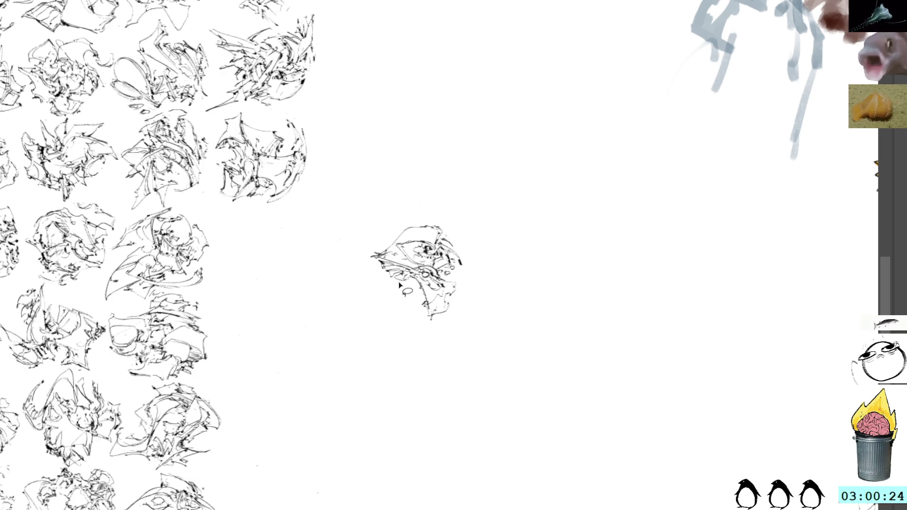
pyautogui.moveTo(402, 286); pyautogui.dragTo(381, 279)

———

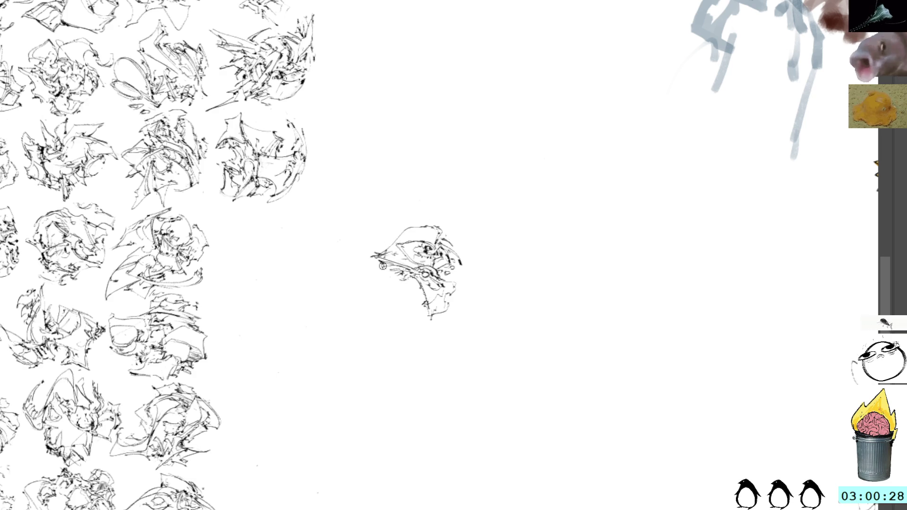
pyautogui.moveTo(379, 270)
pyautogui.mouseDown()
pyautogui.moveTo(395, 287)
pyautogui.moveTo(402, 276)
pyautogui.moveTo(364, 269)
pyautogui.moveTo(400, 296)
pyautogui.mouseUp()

———

_Task requirements_
Check each line of the listing above, and copy it if it contains the word "moveTo".

_Your solution_
pyautogui.moveTo(402, 286); pyautogui.dragTo(381, 279)
pyautogui.moveTo(379, 270)
pyautogui.moveTo(395, 287)
pyautogui.moveTo(402, 276)
pyautogui.moveTo(364, 269)
pyautogui.moveTo(400, 296)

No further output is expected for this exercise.